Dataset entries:
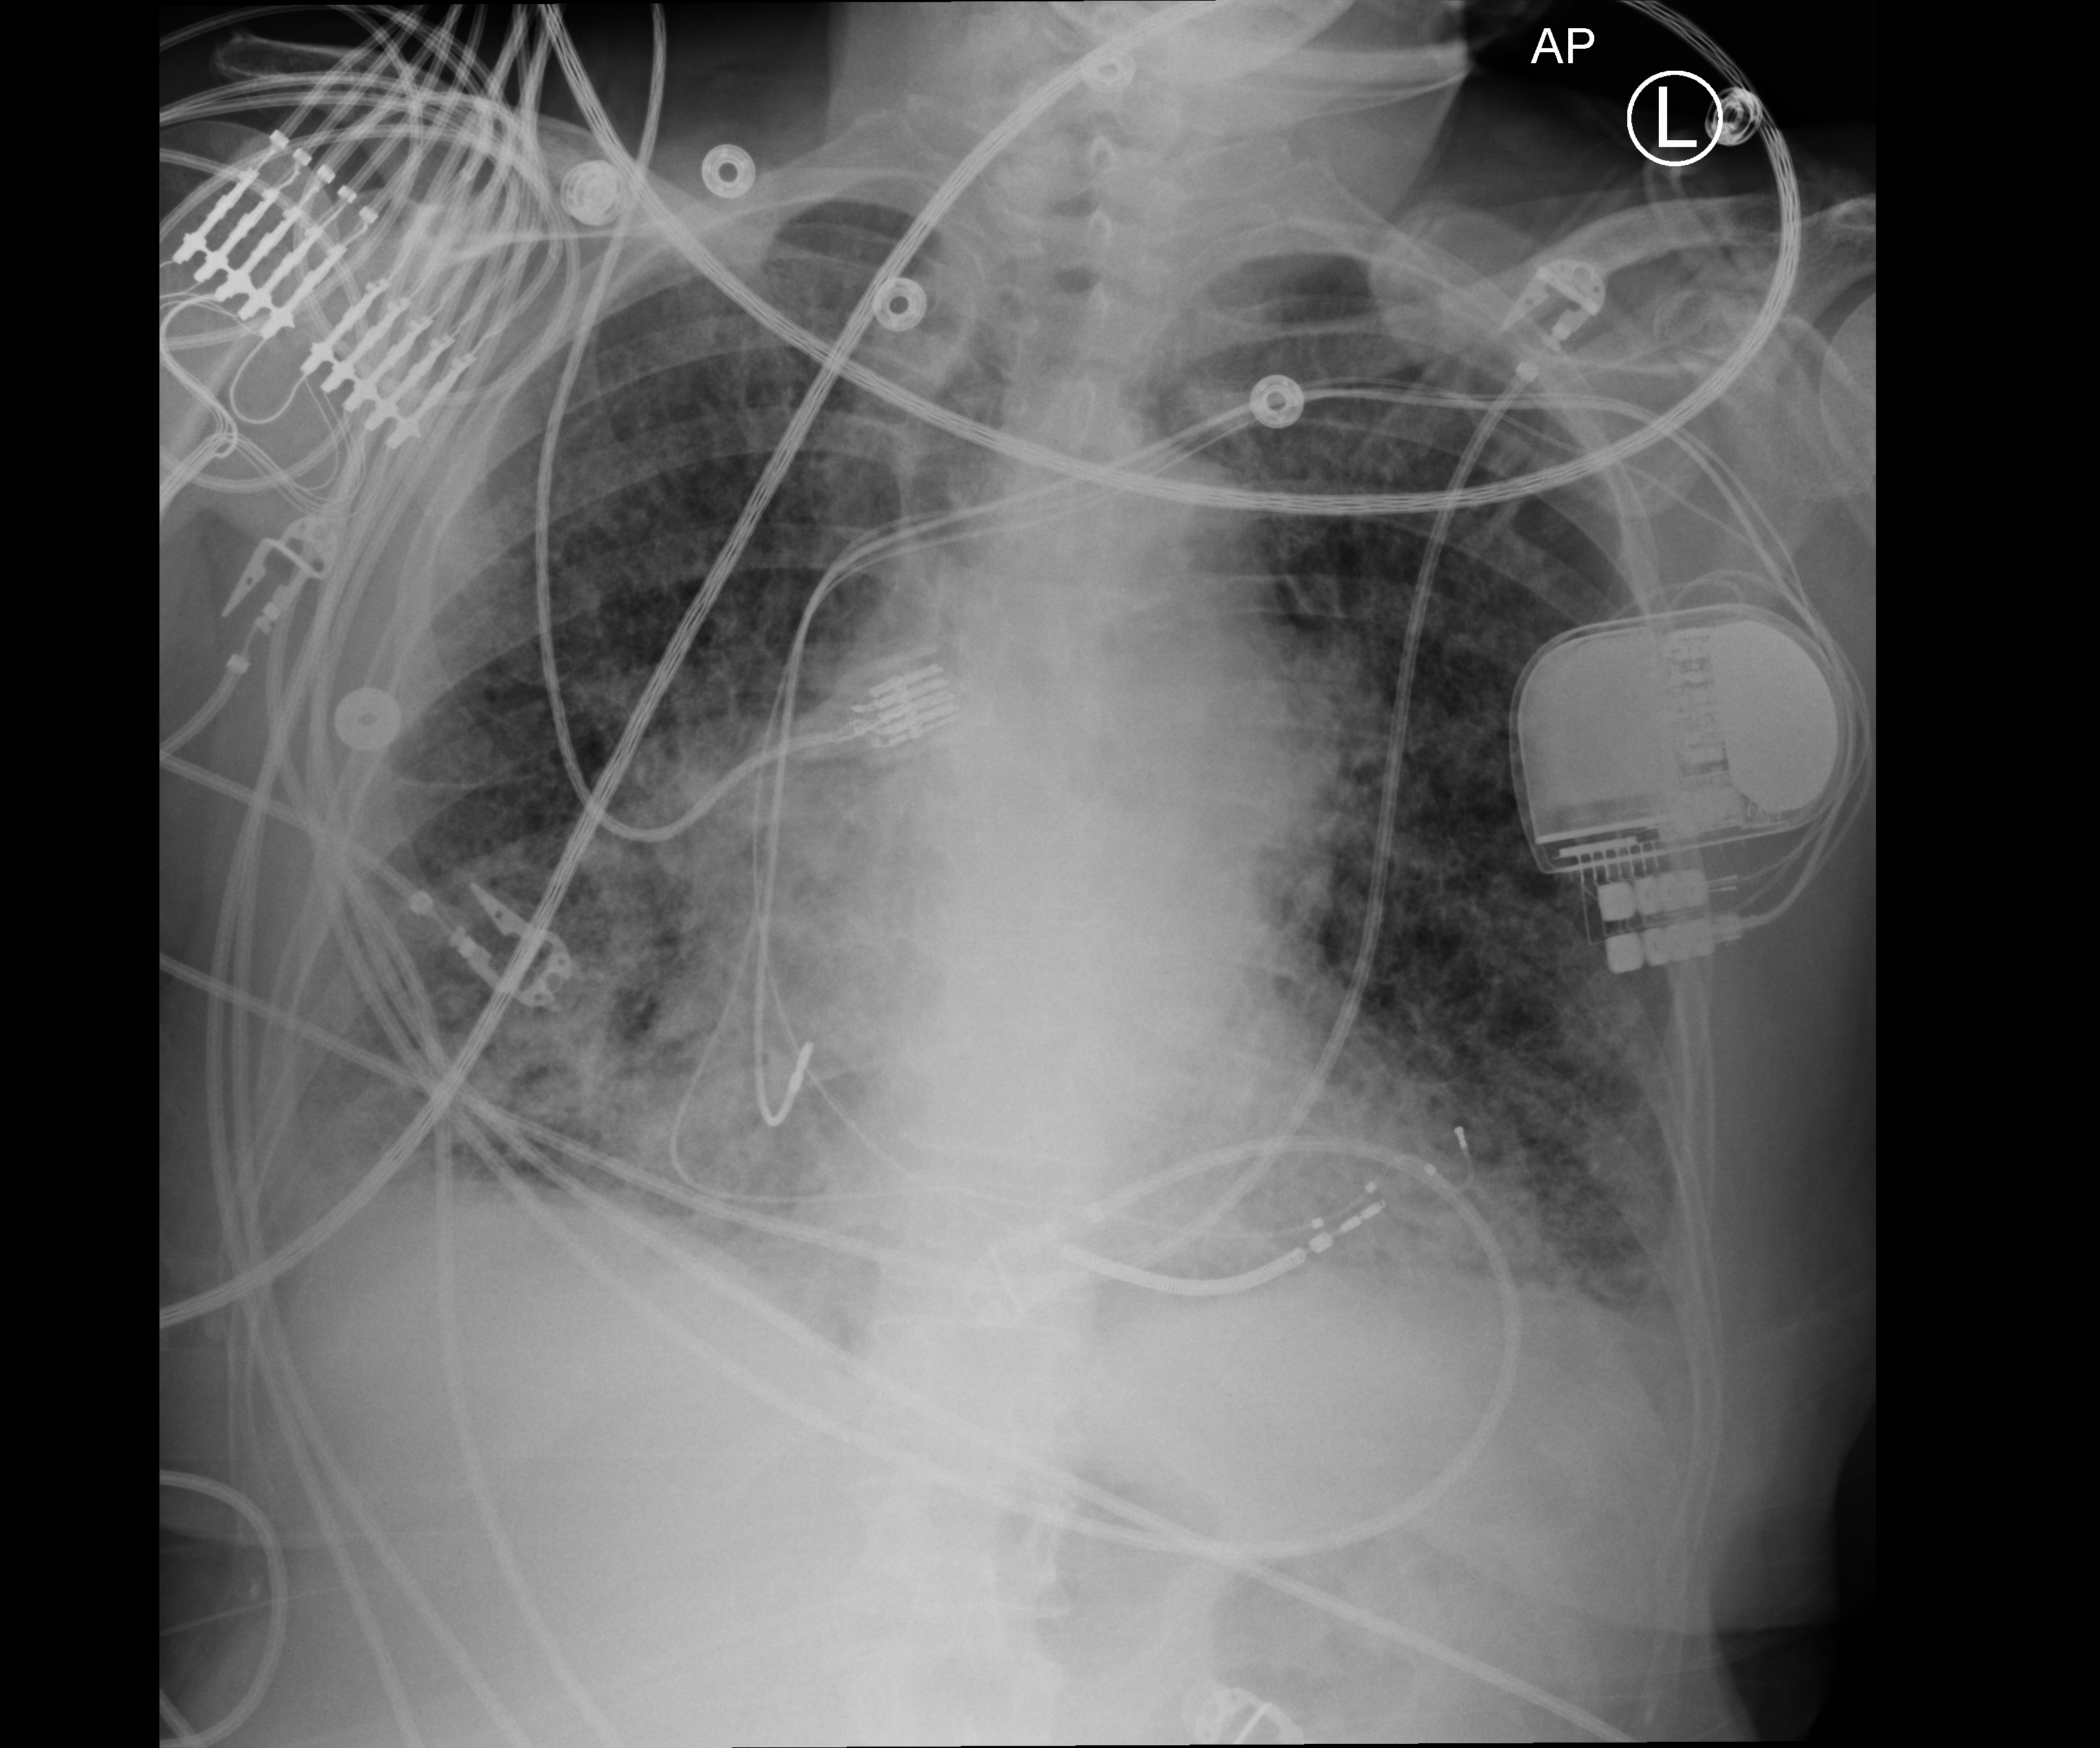
Chest X-ray (portable); anteroposterior (AP) projection. Patient hospitalised with COVID-19; female, aged 60–74 years.
From the hospital-stay record, not from the radiograph (when in the stay this image was taken is not recorded):
- admitted to intensive care during this hospital stay: yes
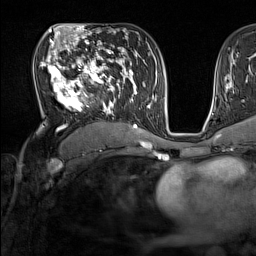
Breast MRI (dynamic contrast-enhanced), one axial slice; slice 86 of 160 in the series (ordered by position); cropped to one breast; dynamic contrast-enhanced series, time point 2 of 7 at this slice position (early post-contrast); 1.5 T; TE 1.8 ms, TR 5 ms; 1 mm slice thickness; 256 × 256 image matrix, field of view 220 × 220 mm. Female patient.
Annotated regions visible in this slice (semi-automatic segmentation, software-assisted and operator-edited):
- enhancing-tissue mask used for the functional tumour volume (all voxels passing the contrast-enhancement thresholds inside the analysis volume; usually the tumour): bounding box [x1, y1, x2, y2] px = [40, 44, 137, 131]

What you have to do:
Drop the images, then copy the data exactly.

Your solution:
Chest X-ray (portable); anteroposterior (AP) projection. Patient hospitalised with COVID-19; female, aged 60–74 years.
From the hospital-stay record, not from the radiograph (when in the stay this image was taken is not recorded):
- admitted to intensive care during this hospital stay: yes
Breast MRI (dynamic contrast-enhanced), one axial slice; slice 86 of 160 in the series (ordered by position); cropped to one breast; dynamic contrast-enhanced series, time point 2 of 7 at this slice position (early post-contrast); 1.5 T; TE 1.8 ms, TR 5 ms; 1 mm slice thickness; 256 × 256 image matrix, field of view 220 × 220 mm. Female patient.
Annotated regions visible in this slice (semi-automatic segmentation, software-assisted and operator-edited):
- enhancing-tissue mask used for the functional tumour volume (all voxels passing the contrast-enhancement thresholds inside the analysis volume; usually the tumour): bounding box [x1, y1, x2, y2] px = [40, 44, 137, 131]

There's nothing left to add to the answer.